The end result almost sounds like a combination of a live block party and a studio production. There's lots of layers of lots of things going on. 

The other aspect that is really a big part of it is house music, dance music, which was a very big part of my earlier life. When I was younger I would go out to clubs a lot, and I sang house music. I even worked with a producer who put out a song that actually became a club hit in the early '90s. 

When you say you used to go out, was that in New York?

Yeah. For example, I was a member of a club called Paradise Garage. I used to club at The Loft, and Danceteria was another big one.
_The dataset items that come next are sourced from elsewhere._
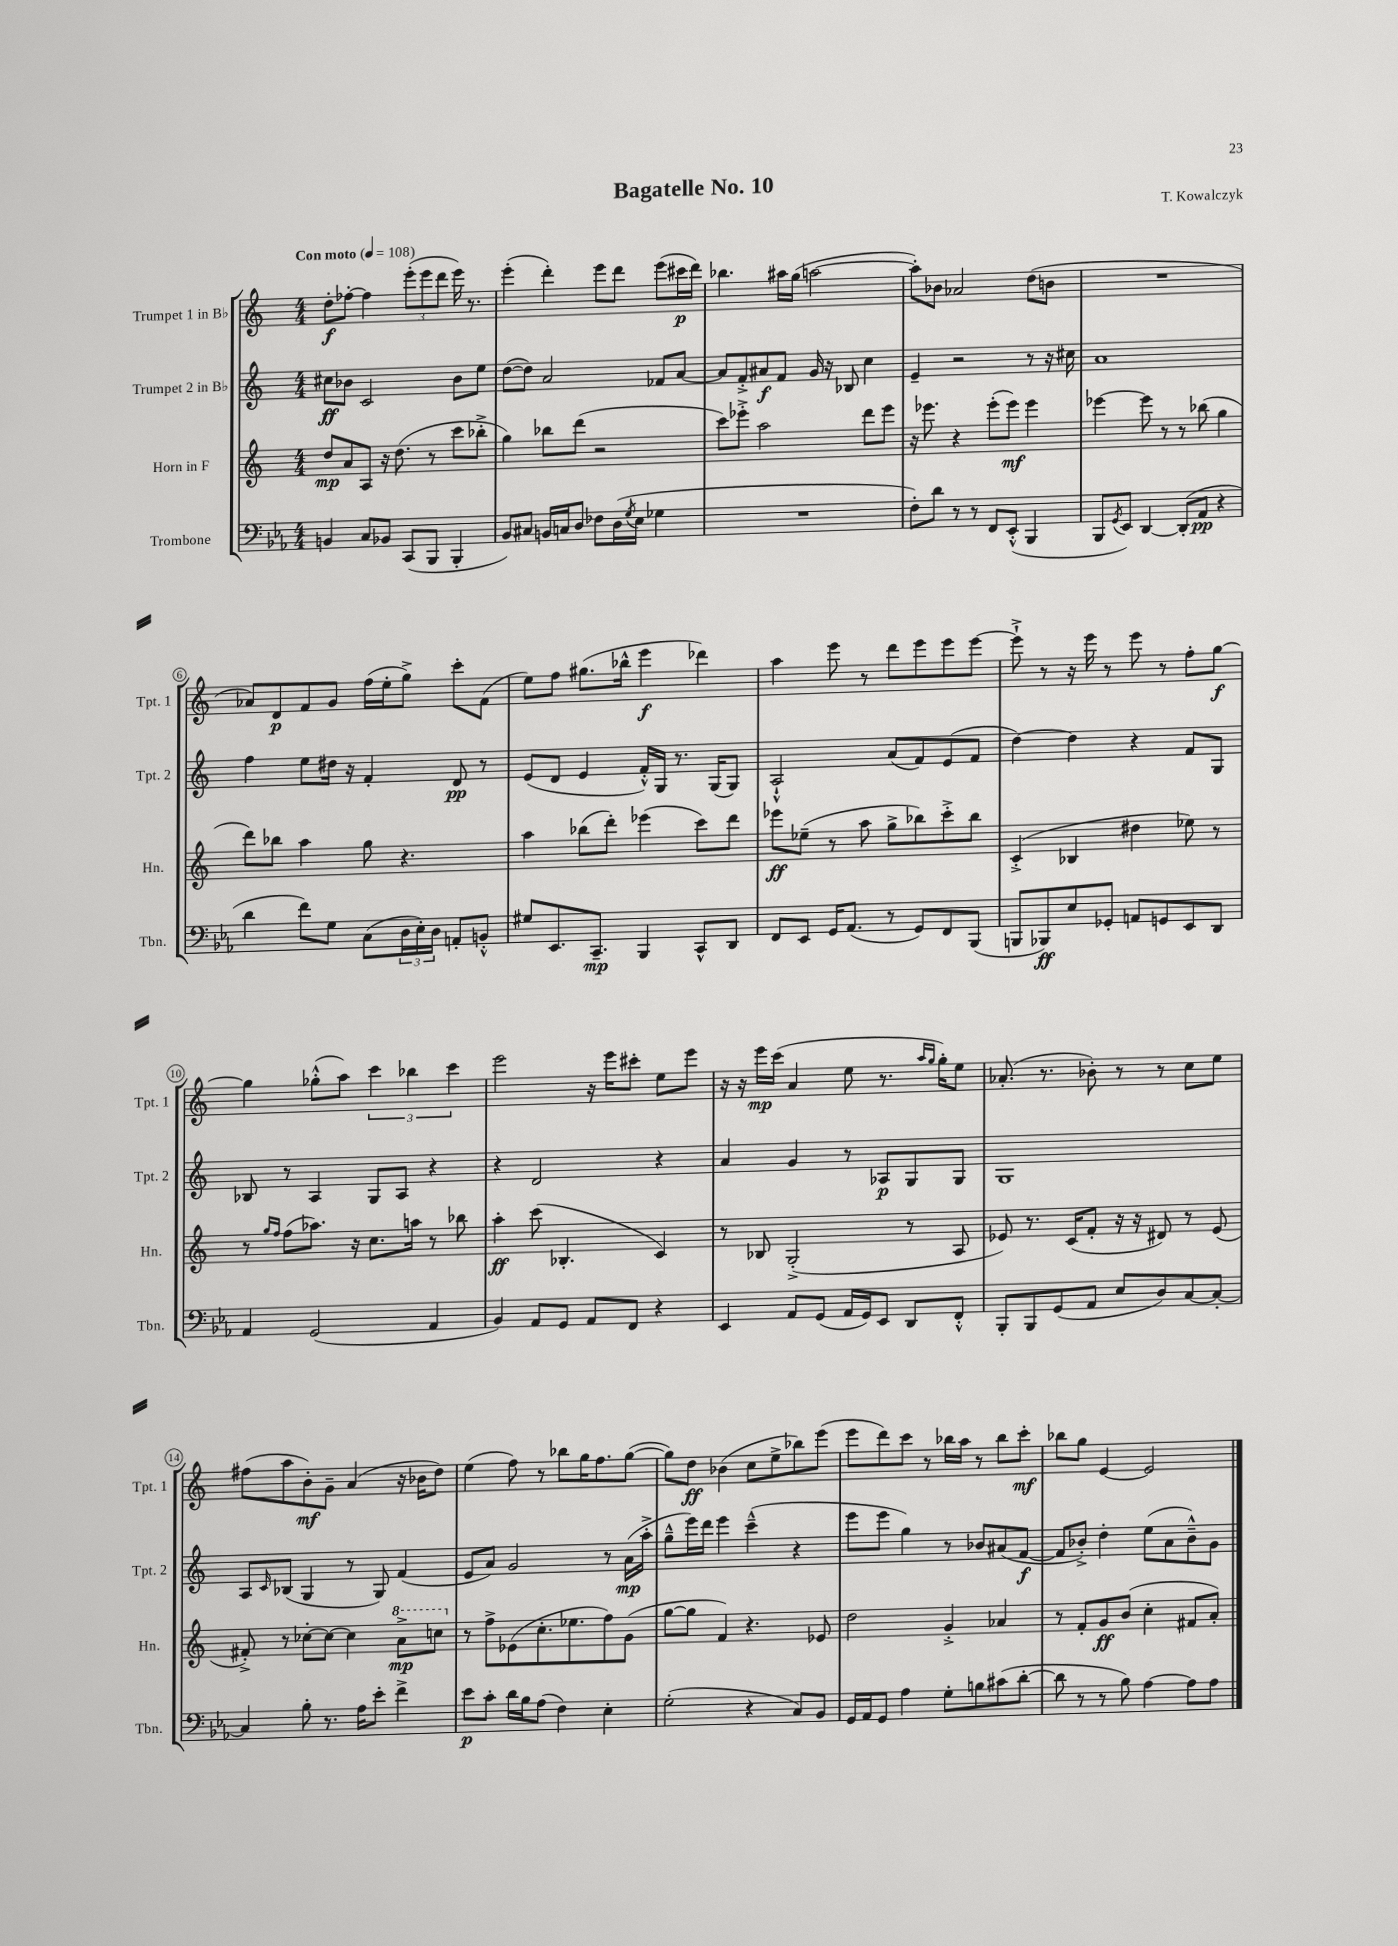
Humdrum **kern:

**kern	**dynam	**kern	**dynam	**kern	**dynam	**kern	**dynam
*part4	*part4	*part3	*part3	*part2	*part2	*part1	*part1
*staff4	*staff4	*staff3	*staff3	*staff2	*staff2	*staff1	*staff1
*I"Trombone	*	*I"Horn in F	*	*I"Trumpet 2 in B♭	*	*I"Trumpet 1 in B♭	*
*I'Tbn.	*	*I'Hn.	*	*I'Tpt. 2	*	*I'Tpt. 1	*
*clefF4	*	*clefG2	*	*clefG2	*	*clefG2	*
*k[b-e-a-]	*	*k[]	*	*k[]	*	*k[]	*
*M4/4	*	*M4/4	*	*M4/4	*	*M4/4	*
*MM108	*	*MM108	*	*MM108	*	*MM108	*
=1	=1	=1	=1	=1	=1	=1	=1
!	!	!	!	!	!	!LO:TX:a:B:t=Con moto	!
4BBn/	.	8dd/L	mp	8cc#X\L	ff	8dd'\L	f
.	.	8a/	.	8b-X\J	.	[8ff-X'\J	.
8C/L	.	8A/J	.	2c/	.	4ff-\]	.
8BB-X/J	.	16r	.	.	.	.	.
.	.	(8.dd\	.	.	.	.	.
(8CC/L	.	.	.	.	.	(12eee'\L	.
.	.	.	.	.	.	12eee\	.
8BBB-/J	.	8r	.	.	.	.	.
.	.	.	.	.	.	12ddd\J	.
4BBB-'/	.	8ccc\L	.	8b-\L	.	16eee\)	.
.	.	.	.	.	.	8.r	.
.	.	8bb-X'^\J	.	8ee\J	.	.	.
=2	=2	=2	=2	=2	=2	=2	=2
8BB-/L)	.	4gg\)	.	([8dd\L	.	(4eee'\	.
8C#X/J	.	.	.	8dd\J])	.	.	.
16BBn/LL	.	8bb-X\L	.	2a/	.	4ddd'\)	.
16Cn/J	.	.	.	.	.	.	.
8D/J	.	(8ddd\J	.	.	.	.	.
8F-X\L	.	2r	.	.	.	8eee\L	.
(16D\L	.	.	.	.	.	8ddd\J	.
8qG/	.	.	.	.	.	.	.
16E-\JJ	.	.	.	.	.	.	.
4G-X\	.	.	.	8f-X/L	.	(8eee\L	.
.	.	.	.	[8a/J	.	16ccc#X\L	p
.	.	.	.	.	.	16ddd\JJ)	.
=3	=3	=3	=3	=3	=3	=3	=3
1r	.	8ccc\L)	.	8a/L]	.	4.bb-X\	.
.	.	8eee-X'^\J	.	8f'^/	.	.	.
.	.	2aa\	.	8a#X/	f	.	.
.	.	.	.	8f/J	.	16aa#X\LL	.
.	.	.	.	.	.	(16gg\JJ	.
.	.	.	.	16g/	.	[2aan\	.
.	.	.	.	16r	.	.	.
.	.	.	.	8B-X/	.	.	.
.	.	8ddd\L	.	4cc\	.	.	.
.	.	8eee-\J	.	.	.	.	.
=4	=4	=4	=4	=4	=4	=4	=4
8F'\L)	.	16r	.	4e~/	.	8aa'\L])	.
.	.	8.eee-X\	.	.	.	.	.
8d\J	.	.	.	.	.	8b-X\J	.
8r	.	4r	.	2r	.	2a-X/	.
8r	.	.	.	.	.	.	.
8FF/L	.	(8eee-'\L	.	.	.	.	.
(8EE-'^^/J	.	8eee-\J)	mf	.	.	.	.
4BBB-/	.	4eee-\	.	8r	.	(8dd\L	.
.	.	.	.	16r	.	8bn\J	.
.	.	.	.	16cc#X\	.	.	.
=5	=5	=5	=5	=5	=5	=5	=5
8BBB-/L	.	[4eee-X\	.	1a	.	1r	.
8qGG/	.	.	.	.	.	.	.
8EE-/J)	.	.	.	.	.	.	.
[4DD/	.	8eee-\]	.	.	.	.	.
.	.	8r	.	.	.	.	.
(8DD'/L]	.	8r	.	.	.	.	.
8AA-/J	pp	(8bb-X\	.	.	.	.	.
4r	.	4gg\	.	.	.	.	.
!!LO:LB:g=z
=6	=6	=6	=6	=6	=6	=6	=6
4d\	.	8ddd\L)	.	4ff\	.	8a-X/L)	.
.	.	8bb-X\J	.	.	.	8d/	p
8f\L)	.	4aa\	.	8ee\L	.	8f/	.
8G\J	.	.	.	16dd#X\Jk	.	8g/J	.
.	.	.	.	16r	.	.	.
(8C\L	.	8gg\	.	4f'/	.	(16ff\LL	.
.	.	.	.	.	.	16ee'\J	.
24D\L	.	4.r	.	.	.	8gg^\J)	.
24E-'\)	.	.	.	.	.	.	.
24D\JJ	.	.	.	.	.	.	.
8AAn'/L	.	.	.	8d/	pp	8ccc'\L	.
8BBn'^^/J	.	.	.	8r	.	(8f\J	.
=7	=7	=7	=7	=7	=7	=7	=7
8G#X/L	.	4aa\	.	(8e/L	.	8ee\L)	.
8.EE-/	.	.	.	8d/J	.	8ff\J	.
.	.	(8bb-X\L	.	4e/	.	(8.gg#X\L	.
8.CC~/J	mp	.	.	.	.	.	.
.	.	8ddd'\J)	.	.	.	.	.
.	.	.	.	.	.	16bb-X^^\Jk	.
4BBB-/	.	(4eee-X\	.	16f'^^/LL)	.	4eee\	f
.	.	.	.	16G/JJ	.	.	.
.	.	.	.	8.r	.	.	.
8CC^^/L	.	8ccc\L)	.	.	.	4ddd-X\)	.
.	.	.	.	(16G/KL	.	.	.
8DD/J	.	8ddd\J	.	8G/J)	.	.	.
=8	=8	=8	=8	=8	=8	=8	=8
8FF/L	.	8eee-X\L	ff	2A`^^/	.	4aa\	.
8EE-/J	.	(8ee-X~\J	.	.	.	.	.
16GG/KL	.	8r	.	.	.	8eee\	.
(8.AA-/J	.	.	.	.	.	.	.
.	.	8aa\	.	.	.	8r	.
8r	.	8gg^\L	.	(8a/L	.	8ddd\L	.
8GG/L)	.	8bb-X\)	.	8f/)	.	8eee\	.
8FF/	.	8ccc'^\	.	(8e/	.	8eee\	.
(8BBB-/J	.	8bb-\J	.	8f/J	.	[8eee\J	.
=9	=9	=9	=9	=9	=9	=9	=9
8BBBn/L	.	(4c'^/	.	[4dd\)	.	8eee`^\]	.
8BBB-X/)	ff	.	.	.	.	8r	.
8E-/	.	4B-X/	.	4dd\]	.	16r	.
.	.	.	.	.	.	16eee\	.
8GG-X'/J	.	.	.	.	.	8r	.
8AAn/L	.	4dd#X\	.	4r	.	8eee\	.
8GGn/	.	.	.	.	.	8r	.
8EE-/	.	8ee-X\)	.	8f/L	.	8ff'\L	.
8DD/J	.	8r	.	8G/J	.	[8gg\J	f
!!LO:LB:g=z
=10	=10	=10	=10	=10	=10	=10	=10
4AA-/	.	8r	.	8B-X/	.	4gg\]	.
.	.	16qqgg/LL	.	.	.	.	.
.	.	16qqff/JJ	.	.	.	.	.
.	.	(8ff\L	.	8r	.	.	.
(2GG/	.	8.aa-X\J)	.	4A/	.	(8gg-X'^^\L	.
.	.	.	.	.	.	8aa\J)	.
.	.	16r	.	.	.	.	.
.	.	8.cc\L	.	8G/L	.	6ccc\	.
.	.	.	.	8A/J	.	.	.
.	.	.	.	.	.	6bb-X\	.
.	.	16aan\Jk	.	.	.	.	.
4AA-/	.	8r	.	4r	.	.	.
.	.	.	.	.	.	6ccc\	.
.	.	8bb-X\	.	.	.	.	.
=11	=11	=11	=11	=11	=11	=11	=11
4BB-/)	.	4aa'\	ff	4r	.	2eee\	.
8AA-/L	.	(8ccc\	.	2d/	.	.	.
8GG/J	.	4.B-X'/	.	.	.	.	.
8AA-/L	.	.	.	.	.	16r	.
.	.	.	.	.	.	16eee\KL	.
8FF/J	.	.	.	.	.	8ccc#X'\J	.
4r	.	4c/)	.	4r	.	8ee\L	.
.	.	.	.	.	.	8eee\J	.
=12	=12	=12	=12	=12	=12	=12	=12
4EE-/	.	8r	.	4a/	.	16r	.
.	.	.	.	.	.	16r	.
.	.	8B-X/	.	.	.	16eee\LL	mp
.	.	.	.	.	.	(16ccc\JJ	.
8AA-/L	.	(2G'^/	.	4g/	.	4a/	.
(8GG/J	.	.	.	.	.	.	.
16AA-/LL	.	.	.	8r	.	8ee\	.
16GG/J)	.	.	.	.	.	.	.
8EE-/J	.	.	.	8A-X/L	p	8.r	.
8DD/L	.	8r	.	8G/	.	.	.
.	.	.	.	.	.	16qqaa/LL	.
.	.	.	.	.	.	16qqgg/JJ	.
.	.	.	.	.	.	16gg'\KL)	.
8FF'^^/J	.	8A/	.	8G/J	.	8ee\J	.
=13	=13	=13	=13	=13	=13	=13	=13
8BBB-'/L	.	8e-X/)	.	1G	.	(8.a-X'/	.
8BBB-/	.	8.r	.	.	.	.	.
.	.	.	.	.	.	8.r	.
(8GG/	.	.	.	.	.	.	.
.	.	(16c/KL	.	.	.	.	.
8AA-/J	.	8f'/J	.	.	.	8b-X'\)	.
8E-/L	.	16r	.	.	.	8r	.
.	.	16r	.	.	.	.	.
8D/)	.	8d#X/)	.	.	.	8r	.
[8C/	.	8r	.	.	.	8cc\L	.
8C'/J_	.	(8e-/	.	.	.	8ee\J	.
!!LO:LB:g=z
=14	=14	=14	=14	=14	=14	=14	=14
4C/]	.	8f#X'^/)	.	8A/L	.	(8ff#X\L	.
.	.	.	.	16qqc/	.	.	.
.	.	8r	.	(8B-X/J	.	8aa\	.
8B-'\	.	[8cc-X'\L	.	4G/	.	8b'\)	mf
8.r	.	8cc-\J_	.	.	.	8g~\J	.
.	.	4cc-\]	.	8r	.	(4a/	.
16A-\KL	.	.	.	.	.	.	.
8e-'\J	.	.	.	8G/)	.	.	.
*	*	*8va	*	*	*	*	*
4f^\	.	8aa^\L	mp	(4f/	.	16r	.
.	.	.	.	.	.	16b-X\KL	.
.	.	8cccn\J	.	.	.	8dd\J)	.
=15	=15	=15	=15	=15	=15	=15	=15
*	*	*X8va	*	*	*	*	*
8e-\L	p	8r	.	8e/L	.	(4ee\	.
8c'\J	.	8ff^\L	.	8a/J)	.	.	.
16d\LL	.	(8e-X\	.	2g/	.	8ff\)	.
16B-\J	.	.	.	.	.	.	.
(8A-\J	.	8.cc'\	.	.	.	8r	.
4F\)	.	.	.	.	.	8bb-X\L	.
.	.	8.ee-X\	.	.	.	.	.
.	.	.	.	.	.	16gg\K	.
.	.	.	.	.	.	8.ff\	.
4E-'\	.	8ff\)	.	8r	.	.	.
.	.	(8g\J	.	(16a\LL	mp	([8gg\J	.
.	.	.	.	16aa'^\JJ	.	.	.
=16	=16	=16	=16	=16	=16	=16	=16
(2G'\	.	[8gg\L	.	8gg~^^\L	.	8gg\L])	.
.	.	8gg\J]	.	16eee\L)	.	8dd\J	ff
.	.	.	.	16ddd\JJ	.	.	.
.	.	4f/)	.	4eee\	.	(4b-X\	.
4r	.	4.r	.	(4ccc~^^\	.	8cc\L	.
.	.	.	.	.	.	8ee^\	.
8C/L)	.	.	.	4r	.	8bb-X\)	.
8BB-/J	.	8e-X/	.	.	.	(8eee\J	.
=17	=17	=17	=17	=17	=17	=17	=17
16GG/LL	.	2dd\	.	8eee\L	.	8eee\L	.
16AA-/J	.	.	.	.	.	.	.
8GG/J	.	.	.	8eee\J	.	8ddd\)	.
4A-\	.	.	.	4gg\)	.	8ccc\J	.
.	.	.	.	.	.	8r	.
8G'\L	.	4g'^/	.	8r	.	16bb-X\LL	.
.	.	.	.	.	.	16aa\JJ	.
8Bn\	.	.	.	8b-X/L	.	8r	.
(8c#X\	.	4a-X/	.	(8a#X/	.	8bb-\L	.
[8d'\J	.	.	.	[8f/J	f	8ccc'\J	mf
=18	=18	=18	=18	=18	=18	=18	=18
8d\]	.	8r	.	8f/L]	.	8bb-X\L	.
8r	.	8f'/L	.	8b-X'^/J)	.	8gg\J	.
8r	.	8g/	ff	4dd'\	.	[4e/	.
8B-\)	.	(8b/J	.	.	.	.	.
[4A-\	.	4cc'\	.	(8ee\L	.	2e/]	.
.	.	.	.	8a\	.	.	.
8A-\L]	.	8f#X/L	.	8b-~^^\)	.	.	.
8A-\J	.	8a'/J)	.	8g\J	.	.	.
==	==	==	==	==	==	==	==
*-	*-	*-	*-	*-	*-	*-	*-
Yeah, those are legendary.

They were great, inspiring places and very free places. And I'm a native New Yorker. So for me, you know, New York has changed. But I've never stopped loving house music. When I became a jazz singer for a while I didn't go out so much. But I lived in the Netherlands in the mid '90s, early 2000s, and I used to go clubbing there, because Amsterdam did have a great club scene. But still, you know, singing jazz, I never stopped loving house music. I just wasn't so interested in performing it anymore, or interested in really performing it as a way of making my name in music, put it in that way. 

But about I guess maybe four or five years ago, I started a project called Mutations for Justice, which is a project around the Trump presidency. And that whole project had 45 compositions, and they all are based on compositions that will develop with repetition and improvisation. So we had performances based on this idea of using repetition to emphasize a certain message. And that, I think, brought me to this place where I felt much more comfortable with creating music in this way again, because even though jazz has repetition, it's in kind of a longer form way. 

Yeah, I didn't really grow up as a dance music fan, but something that I always think of when I do see performances is the entirely different relationship to time and entirely different compositional logic of the way that things evolve and change. 

There's something really expansive about it. And what I loved back in the day was that at those clubs, there was no alcohol. Like at the Paradise Garage, there was no alcohol. There were these big bins of juices, so people could stay hydrated. And I mean, people did everything else. But you couldn't bring in alcohol either. I mean, I'm sure people smuggled it in, I guess they did. But I saw how liberating that can be. And I love a good cocktail, but there was just something about seeing spaces with people completely free and full of joy and no one's drinking.

Yeah. It's also, like, a different relationship with attention. 

I can't speak for everyone. But I know for myself, and a lot of people that I encountered, people just really went to dance. People hooked up, but, you know, we just went to dance and to move. And I think I realized now that before I got into music as a vocalist that that was another way of being creative. You know? It was never about being a poser in any way. Because there were those kind of clubs too. And I hated those clubs, where you went there to be seen. I'm talking, like, people went there to sweat. And you dressed so that whatever you were wearing, it didn't matter when you walked out drenched.

Fay Victor performing on Bleecker Street, September 12 (Hell Gate)

Going back to the album, you said the tracks have gone through this process of transformation, going from the compositions to the records. Do you see those original compositions as having some kind of life in the future, alongside the recordings? Or is this album really about the recordings?

I think this album is about recordings, but I'm planning to perform the record on September 12, in New York City, at a gallery, and I chose that space because, you know, I'll have the freedom to set up how I want and it's easy for me to prepare. The nice thing is, I did sing everything live. Most of the melodies are preconceived and composed beforehand. So I'm gonna experiment with that for the CD release. I'm working that out now. But, that is the plan, to continue to perform it as the record. I actually am of the mentality that at the concert you don't want to just regurgitate the record, I'll do that fairly close for the CD release. But after that, I'm gonna start experimenting with how to perform those pieces.